Wednesday, June 9, 2010

Bruno, Chief of Police


This odd-duck title belongs to a charming book that creates a new genre one could dub the French country cozy. Bruno is an engaging municipal policeman in the village of St. Denis, equivalent to a country constable and firmly on the bottom rung of France's elaborate law enforcement hierarchy.

An easy familiarity with that complicated hierarchy as with all things French enables Martin Walker to transport the reader into the earthy, satisfying life of southern France. Despite the macabre murder that is the focus of the plot, the reader feels bathed in simple luxuries like a homemade paté or the ubiquitous vin de noix.

Walker's lucid, quietly eloquent prose carries the reader through Bruno's idyllic existence and through the mystery of why an elderly Algerian immigrant is brutally killed. The plot is well-drawn, taking the reader into an obscure corner of French collaboration during World War II that most of us never heard of.
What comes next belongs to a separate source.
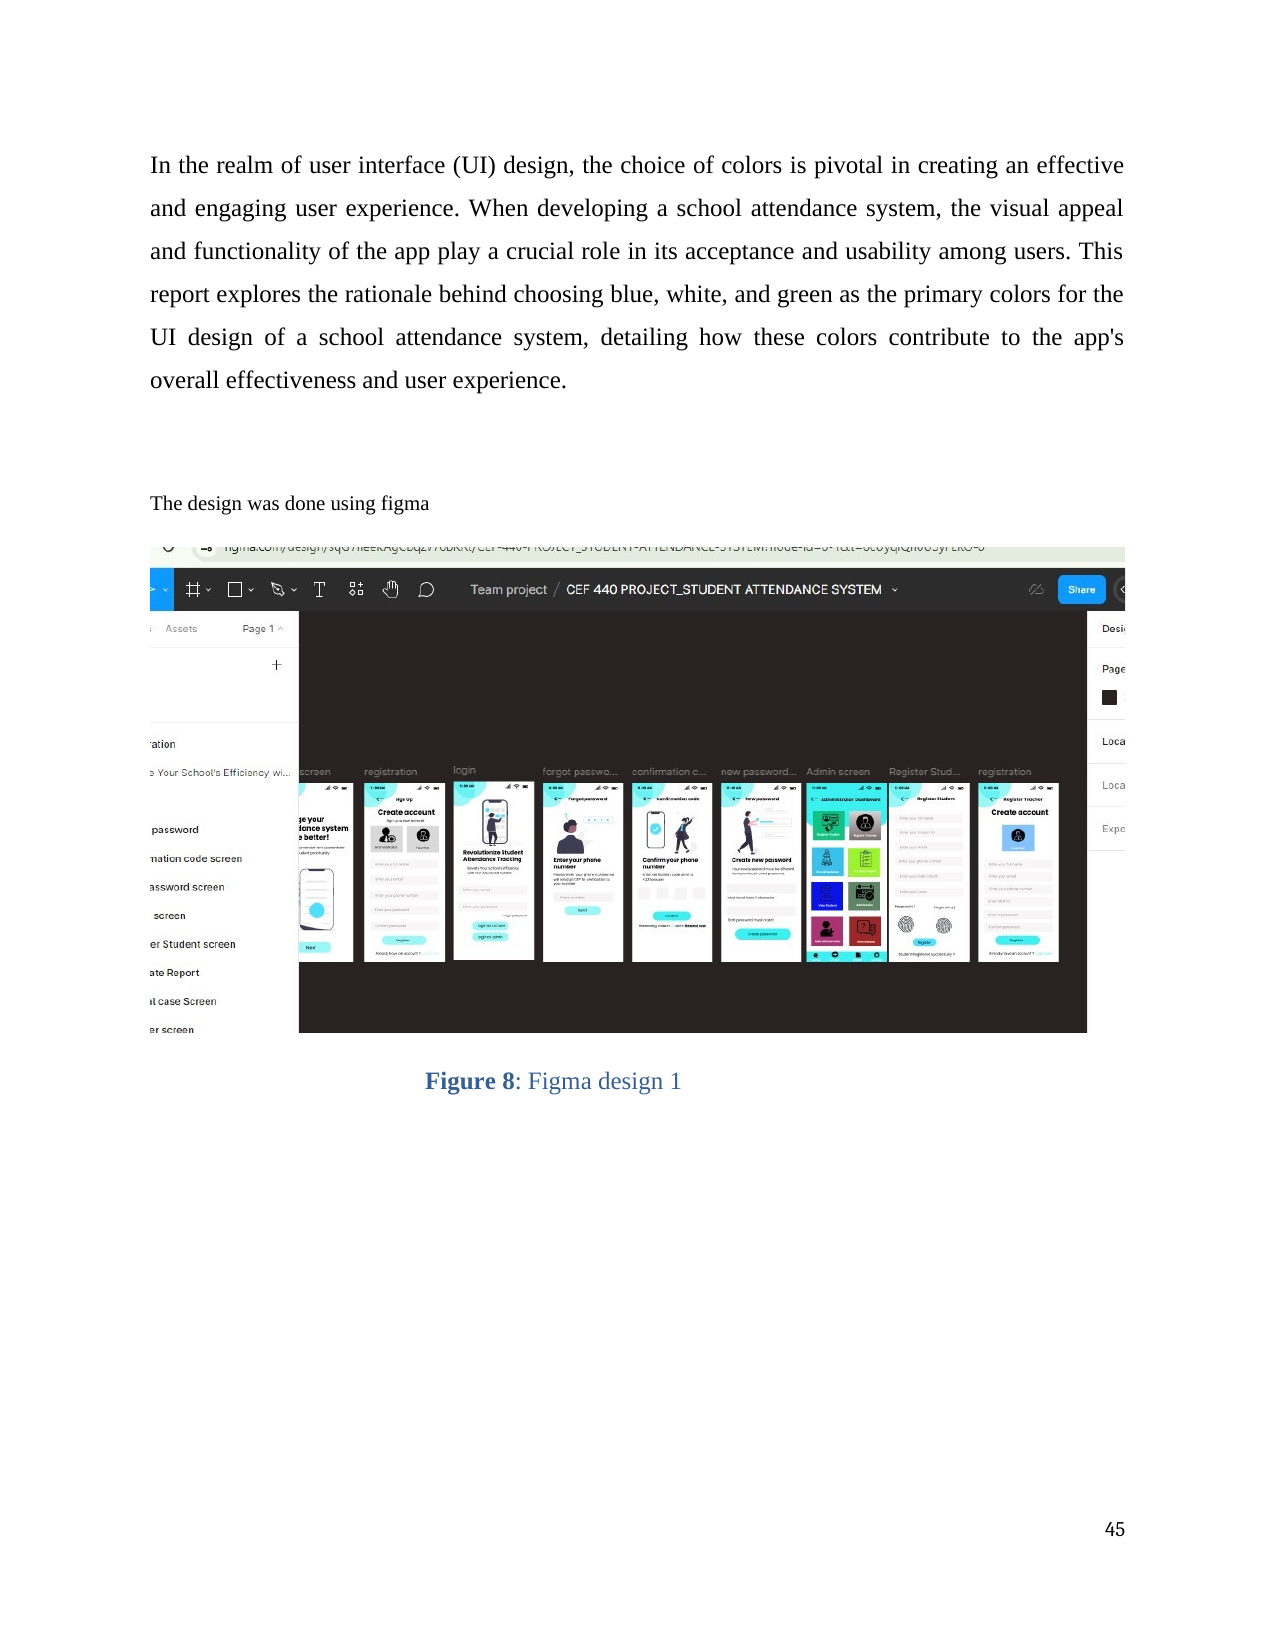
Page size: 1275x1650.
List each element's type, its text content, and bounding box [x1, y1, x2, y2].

Bruno sometimes borders on the too-perfect realization of some male fantasies, but a bachelor in a small town really is the cock of the walk, so we accept his simultaneous flirtation with a female police officer from Paris and an English expatriate -- not to mention his heroic prowess in singlehandedly taming a small riot.

It is a quick, entertaining read and a pleasant sojourn in God's own country.